Monday, June 23, 2008

Mating matters

The season of nesting is a good time to take a look at the kinds of male-female relationships that exist in the bird world. Many birds form lifetime partnerships – though they may have quick “flings” on the side – while others mate for only short periods or have multiple mates.

Ornithologists describe three kinds of mating arrangements: monogamous, polygamous and promiscuous. In monogamous pair bonds, the birds mate for at least the breeding season, raising their young together. Ornithologist David Lack estimated that at least 90% of nest-raised birds come from monogamous pairs. So do 80% of precocial birds – those able to walk about and feed themselves shortly after birth.

In many, perhaps most cases, monogamous pairs remain mated until one of them dies. Canada Geese are among the most faithful birds, mating for as long as 20 years. Most gulls also pair for life. The Rose-breasted Grosbeaks at the left are monogamous. This system is the most efficient and effective, providing the best protection and service for the brood of nestlings.

Some birds, such as House Wrens, generally stay with one mate for only one brood. In fact, while the male is raising the first brood, the female may take off, find a new mate, and begin a second nest. Talk about energy!

In the case of polygamous pair bonds, one male or one female may have several mates. In the more common arrangement, like the harems of lore, one male has several females. This is called polygyny. Wild Turkeys, Ring-necked pheasants, grouse, Bobolinks, and Red-winged Blackbirds are polygynous. The male generally sticks with and protects his several wives and their offspring while each female takes care of raising the children. This system is more selective than one-on-one mating; The one male that is able to build a harem of several females will be stronger and perhaps healthier than the average male and will likely pass on these traits to offspring.

** Tasks to perform **
**1.** According to the text on bird mating arrangements, for how long may Canada Geese remain mated?
**2.** Extend the text on bird mating arrangements, starting after its final sentence.

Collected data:
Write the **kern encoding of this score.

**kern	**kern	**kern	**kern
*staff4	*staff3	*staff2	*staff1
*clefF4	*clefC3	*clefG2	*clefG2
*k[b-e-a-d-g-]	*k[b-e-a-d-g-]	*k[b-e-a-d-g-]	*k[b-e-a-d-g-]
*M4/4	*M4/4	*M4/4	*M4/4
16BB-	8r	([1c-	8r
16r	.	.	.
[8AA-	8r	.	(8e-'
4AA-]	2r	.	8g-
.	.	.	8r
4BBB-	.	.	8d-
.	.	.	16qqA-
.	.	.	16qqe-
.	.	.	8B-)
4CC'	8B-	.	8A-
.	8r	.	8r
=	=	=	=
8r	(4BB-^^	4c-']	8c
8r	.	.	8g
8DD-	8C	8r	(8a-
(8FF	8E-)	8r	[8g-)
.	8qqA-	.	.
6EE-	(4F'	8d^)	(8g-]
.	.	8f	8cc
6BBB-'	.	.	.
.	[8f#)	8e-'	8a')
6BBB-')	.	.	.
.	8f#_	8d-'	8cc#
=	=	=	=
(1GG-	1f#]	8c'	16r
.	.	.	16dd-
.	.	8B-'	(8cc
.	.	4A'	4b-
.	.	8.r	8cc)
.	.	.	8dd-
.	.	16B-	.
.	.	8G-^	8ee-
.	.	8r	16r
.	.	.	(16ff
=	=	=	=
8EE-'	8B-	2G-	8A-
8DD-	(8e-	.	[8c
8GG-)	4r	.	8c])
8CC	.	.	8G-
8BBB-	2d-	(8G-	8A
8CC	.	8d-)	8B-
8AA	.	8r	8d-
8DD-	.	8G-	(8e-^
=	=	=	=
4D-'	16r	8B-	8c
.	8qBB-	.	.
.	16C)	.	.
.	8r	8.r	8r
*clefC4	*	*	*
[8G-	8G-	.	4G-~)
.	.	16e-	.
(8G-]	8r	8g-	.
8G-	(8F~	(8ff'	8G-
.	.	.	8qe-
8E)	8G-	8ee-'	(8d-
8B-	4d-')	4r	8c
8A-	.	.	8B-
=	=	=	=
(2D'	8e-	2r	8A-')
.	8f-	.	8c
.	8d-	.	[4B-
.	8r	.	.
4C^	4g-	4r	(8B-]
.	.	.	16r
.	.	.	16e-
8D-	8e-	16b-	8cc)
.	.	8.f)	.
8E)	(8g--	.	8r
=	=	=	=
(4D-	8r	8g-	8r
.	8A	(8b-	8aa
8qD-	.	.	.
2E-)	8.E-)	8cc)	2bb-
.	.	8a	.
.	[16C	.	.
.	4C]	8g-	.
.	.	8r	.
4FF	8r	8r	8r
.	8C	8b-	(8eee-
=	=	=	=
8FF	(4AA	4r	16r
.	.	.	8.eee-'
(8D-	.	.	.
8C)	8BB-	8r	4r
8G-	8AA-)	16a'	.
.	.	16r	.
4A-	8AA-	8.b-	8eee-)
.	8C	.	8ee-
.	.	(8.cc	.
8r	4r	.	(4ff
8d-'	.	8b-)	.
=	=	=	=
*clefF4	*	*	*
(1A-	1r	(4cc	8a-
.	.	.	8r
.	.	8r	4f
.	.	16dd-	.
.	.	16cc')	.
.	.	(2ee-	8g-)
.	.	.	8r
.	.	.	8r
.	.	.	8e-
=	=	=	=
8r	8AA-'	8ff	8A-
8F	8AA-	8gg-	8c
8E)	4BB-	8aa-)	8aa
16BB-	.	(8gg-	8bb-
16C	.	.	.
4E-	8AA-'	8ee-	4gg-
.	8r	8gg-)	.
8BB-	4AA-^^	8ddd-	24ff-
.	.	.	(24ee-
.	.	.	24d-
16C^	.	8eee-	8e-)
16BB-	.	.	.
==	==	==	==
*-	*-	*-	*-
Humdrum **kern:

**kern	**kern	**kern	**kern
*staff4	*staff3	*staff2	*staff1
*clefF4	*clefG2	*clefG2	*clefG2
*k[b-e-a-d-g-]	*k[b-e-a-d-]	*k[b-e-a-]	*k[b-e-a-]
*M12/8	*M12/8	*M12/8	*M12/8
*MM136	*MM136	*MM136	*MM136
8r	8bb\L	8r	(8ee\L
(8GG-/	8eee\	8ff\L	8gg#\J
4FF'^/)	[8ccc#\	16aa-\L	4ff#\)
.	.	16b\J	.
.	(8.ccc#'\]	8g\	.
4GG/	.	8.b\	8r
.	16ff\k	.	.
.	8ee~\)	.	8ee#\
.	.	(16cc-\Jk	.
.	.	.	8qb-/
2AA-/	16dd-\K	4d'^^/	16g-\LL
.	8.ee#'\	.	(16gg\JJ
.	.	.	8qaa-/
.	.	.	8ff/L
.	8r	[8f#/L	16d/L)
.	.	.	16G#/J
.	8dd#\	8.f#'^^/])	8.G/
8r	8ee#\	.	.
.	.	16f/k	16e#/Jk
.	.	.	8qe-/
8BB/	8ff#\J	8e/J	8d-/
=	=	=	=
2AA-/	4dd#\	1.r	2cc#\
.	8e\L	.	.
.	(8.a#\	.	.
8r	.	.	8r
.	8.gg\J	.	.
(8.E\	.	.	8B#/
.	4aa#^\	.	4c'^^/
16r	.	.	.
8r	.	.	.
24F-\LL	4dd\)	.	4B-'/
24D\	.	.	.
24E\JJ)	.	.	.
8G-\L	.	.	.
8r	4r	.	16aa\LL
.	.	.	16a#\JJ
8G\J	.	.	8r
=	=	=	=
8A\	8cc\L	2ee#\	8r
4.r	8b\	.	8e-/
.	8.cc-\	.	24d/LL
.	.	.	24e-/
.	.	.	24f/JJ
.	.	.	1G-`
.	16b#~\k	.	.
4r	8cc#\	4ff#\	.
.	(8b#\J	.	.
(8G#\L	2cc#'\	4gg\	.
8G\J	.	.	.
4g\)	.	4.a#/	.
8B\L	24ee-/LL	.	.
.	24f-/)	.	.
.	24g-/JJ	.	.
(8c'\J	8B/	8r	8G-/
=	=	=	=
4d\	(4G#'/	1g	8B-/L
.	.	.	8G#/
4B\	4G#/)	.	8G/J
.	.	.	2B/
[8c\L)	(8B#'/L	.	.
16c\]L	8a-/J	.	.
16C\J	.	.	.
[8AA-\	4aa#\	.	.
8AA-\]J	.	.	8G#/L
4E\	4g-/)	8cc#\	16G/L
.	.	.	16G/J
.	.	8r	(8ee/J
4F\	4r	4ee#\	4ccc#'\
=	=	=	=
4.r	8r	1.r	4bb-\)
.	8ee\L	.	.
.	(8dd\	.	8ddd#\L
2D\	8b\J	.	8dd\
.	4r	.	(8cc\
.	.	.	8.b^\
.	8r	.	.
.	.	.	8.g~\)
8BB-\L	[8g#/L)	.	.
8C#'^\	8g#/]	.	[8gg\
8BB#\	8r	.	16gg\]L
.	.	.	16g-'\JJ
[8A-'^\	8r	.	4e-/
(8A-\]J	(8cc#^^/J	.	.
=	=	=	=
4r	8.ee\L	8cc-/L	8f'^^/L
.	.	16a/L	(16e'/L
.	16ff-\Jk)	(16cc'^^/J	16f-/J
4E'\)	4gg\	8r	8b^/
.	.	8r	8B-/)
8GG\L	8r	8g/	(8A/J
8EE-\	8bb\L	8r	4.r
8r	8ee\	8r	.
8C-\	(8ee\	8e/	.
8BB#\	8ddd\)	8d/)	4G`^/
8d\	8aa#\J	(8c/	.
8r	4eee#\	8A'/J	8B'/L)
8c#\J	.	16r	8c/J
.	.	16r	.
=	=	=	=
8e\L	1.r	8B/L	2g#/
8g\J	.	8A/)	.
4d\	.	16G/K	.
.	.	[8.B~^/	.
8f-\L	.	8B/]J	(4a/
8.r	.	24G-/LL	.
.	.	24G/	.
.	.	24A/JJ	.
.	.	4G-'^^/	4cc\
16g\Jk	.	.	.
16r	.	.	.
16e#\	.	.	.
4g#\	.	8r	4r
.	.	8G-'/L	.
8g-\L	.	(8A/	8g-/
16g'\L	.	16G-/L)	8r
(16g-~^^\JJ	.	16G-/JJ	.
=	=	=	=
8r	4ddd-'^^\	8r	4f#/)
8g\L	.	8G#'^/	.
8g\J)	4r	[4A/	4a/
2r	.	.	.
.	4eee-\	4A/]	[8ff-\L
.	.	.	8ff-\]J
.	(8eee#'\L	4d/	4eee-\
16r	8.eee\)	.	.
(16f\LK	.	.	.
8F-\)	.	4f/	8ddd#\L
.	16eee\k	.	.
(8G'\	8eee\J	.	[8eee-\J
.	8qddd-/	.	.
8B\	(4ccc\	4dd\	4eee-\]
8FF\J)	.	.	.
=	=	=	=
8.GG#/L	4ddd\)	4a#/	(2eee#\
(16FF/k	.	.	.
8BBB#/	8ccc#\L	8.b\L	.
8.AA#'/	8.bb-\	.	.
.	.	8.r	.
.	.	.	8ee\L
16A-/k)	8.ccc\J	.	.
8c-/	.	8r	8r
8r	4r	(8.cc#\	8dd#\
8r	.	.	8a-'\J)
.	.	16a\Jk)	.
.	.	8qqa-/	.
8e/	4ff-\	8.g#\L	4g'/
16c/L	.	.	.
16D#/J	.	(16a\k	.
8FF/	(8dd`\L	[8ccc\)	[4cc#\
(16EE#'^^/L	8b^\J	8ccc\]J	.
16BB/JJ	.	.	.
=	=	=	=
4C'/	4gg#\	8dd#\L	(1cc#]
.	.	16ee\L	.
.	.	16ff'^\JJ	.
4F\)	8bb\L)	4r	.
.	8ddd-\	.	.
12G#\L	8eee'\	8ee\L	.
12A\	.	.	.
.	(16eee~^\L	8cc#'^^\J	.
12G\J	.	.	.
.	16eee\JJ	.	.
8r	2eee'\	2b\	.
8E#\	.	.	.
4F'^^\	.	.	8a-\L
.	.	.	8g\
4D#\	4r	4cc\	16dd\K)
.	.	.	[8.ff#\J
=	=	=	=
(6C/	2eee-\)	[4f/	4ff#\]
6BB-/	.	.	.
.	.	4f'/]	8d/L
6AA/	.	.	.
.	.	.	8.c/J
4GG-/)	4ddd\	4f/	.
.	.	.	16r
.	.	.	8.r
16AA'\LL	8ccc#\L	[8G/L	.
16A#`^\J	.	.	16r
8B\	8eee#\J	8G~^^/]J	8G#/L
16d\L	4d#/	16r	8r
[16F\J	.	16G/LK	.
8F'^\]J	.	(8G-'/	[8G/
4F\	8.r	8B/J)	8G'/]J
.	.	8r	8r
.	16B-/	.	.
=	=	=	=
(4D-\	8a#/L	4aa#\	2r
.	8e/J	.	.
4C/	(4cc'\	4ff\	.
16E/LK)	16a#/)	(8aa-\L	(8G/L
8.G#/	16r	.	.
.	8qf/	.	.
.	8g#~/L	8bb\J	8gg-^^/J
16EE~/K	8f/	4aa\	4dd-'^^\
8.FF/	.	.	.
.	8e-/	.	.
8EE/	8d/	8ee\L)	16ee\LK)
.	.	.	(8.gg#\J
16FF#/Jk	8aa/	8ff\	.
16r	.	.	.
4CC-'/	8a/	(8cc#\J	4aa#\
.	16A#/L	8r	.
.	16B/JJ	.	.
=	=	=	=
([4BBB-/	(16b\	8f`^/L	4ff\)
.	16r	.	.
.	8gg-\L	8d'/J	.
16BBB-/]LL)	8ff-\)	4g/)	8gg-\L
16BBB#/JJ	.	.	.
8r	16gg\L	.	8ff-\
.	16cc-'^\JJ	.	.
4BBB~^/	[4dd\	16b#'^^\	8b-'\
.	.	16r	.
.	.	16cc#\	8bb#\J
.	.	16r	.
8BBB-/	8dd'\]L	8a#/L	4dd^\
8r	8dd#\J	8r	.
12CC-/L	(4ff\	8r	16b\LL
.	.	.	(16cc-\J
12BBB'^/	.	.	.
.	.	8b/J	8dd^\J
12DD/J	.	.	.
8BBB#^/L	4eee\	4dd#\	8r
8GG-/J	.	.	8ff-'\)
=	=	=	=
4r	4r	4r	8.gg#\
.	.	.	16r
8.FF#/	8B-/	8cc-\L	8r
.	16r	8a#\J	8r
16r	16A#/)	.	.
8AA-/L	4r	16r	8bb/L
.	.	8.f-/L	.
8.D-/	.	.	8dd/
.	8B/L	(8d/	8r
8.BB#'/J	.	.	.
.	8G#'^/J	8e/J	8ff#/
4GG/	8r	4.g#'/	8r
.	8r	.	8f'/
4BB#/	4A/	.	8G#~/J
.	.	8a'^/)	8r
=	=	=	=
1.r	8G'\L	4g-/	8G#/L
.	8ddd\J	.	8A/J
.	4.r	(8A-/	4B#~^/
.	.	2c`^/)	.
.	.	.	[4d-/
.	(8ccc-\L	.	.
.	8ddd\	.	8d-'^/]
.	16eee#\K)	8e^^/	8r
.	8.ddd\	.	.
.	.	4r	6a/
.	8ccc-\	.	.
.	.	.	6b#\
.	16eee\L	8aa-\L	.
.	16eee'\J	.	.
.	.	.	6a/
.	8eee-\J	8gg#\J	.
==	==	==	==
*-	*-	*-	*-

** Answer list **
**1.** As long as 20 years.

**2.**
In a few species, the female makes use of several mates. The Spotted Sandpiper lays eggs in several nests and the males incubate them. This system, called polyandry, allows one female to produce many eggs and is useful in situations where the breeding season is short, such as in the Arctic.

Promiscuous mating occurs when two birds have sexual relations and part company. Typically, and perhaps not surprisingly, the male takes off, leaving it up to the female to raise the resulting family. The most famous practitioners of promiscuous mating are the hummingbirds and woodcocks. Dr. Steve Kress, a noted ornithologist with National Audubon, says that typically, either the brood is small, such as in hummingbirds, allowing the female to raise the chicks alone, or the offspring are precocial, as in woodcocks, able to walk and feed themselves soon after birth.

For a long time ornithologists thought that monogamous birds were totally faithful to one another. However, DNA testing and close observation have revealed that monogamous birds may have fleeting “affairs” with other partners.

Zoologist David Barash and Judith Eve Lipton reported in The Myth of Monogamy in 2001: “When it comes to actual reproduction, even bird species long considered the epitome of social monogamy, and thus previously known for their fidelity, are now being revealed as sexual adventurers. Or at least as sexually non-monogamous.” These include eagles and geese, long thought to be strictly monogamous.

Swans, doves, finches, hawks, wrens, flycatchers, thrushes, and warblers occasionally switch from monogamous to polygamous pair bonds.

What happens when a mate dies during the nesting season?

Birds that form monogamous pairs do so largely to share in the job of raising young. Nesting season is a dangerous time, full of threats to the parents as well as the eggs and nestlings. Predators, as well as disease and accidents, may kill birds, leaving a widow or widower to care for the nest. Among monogamous pairs, it’s difficult or impossible for one bird to find food and protect the nest.

Fortunately, there are what ornithologists Allan and Helen Cruickshank call “a floating population” of unmated birds that are available – even anxious – to jump in and replace missing mates.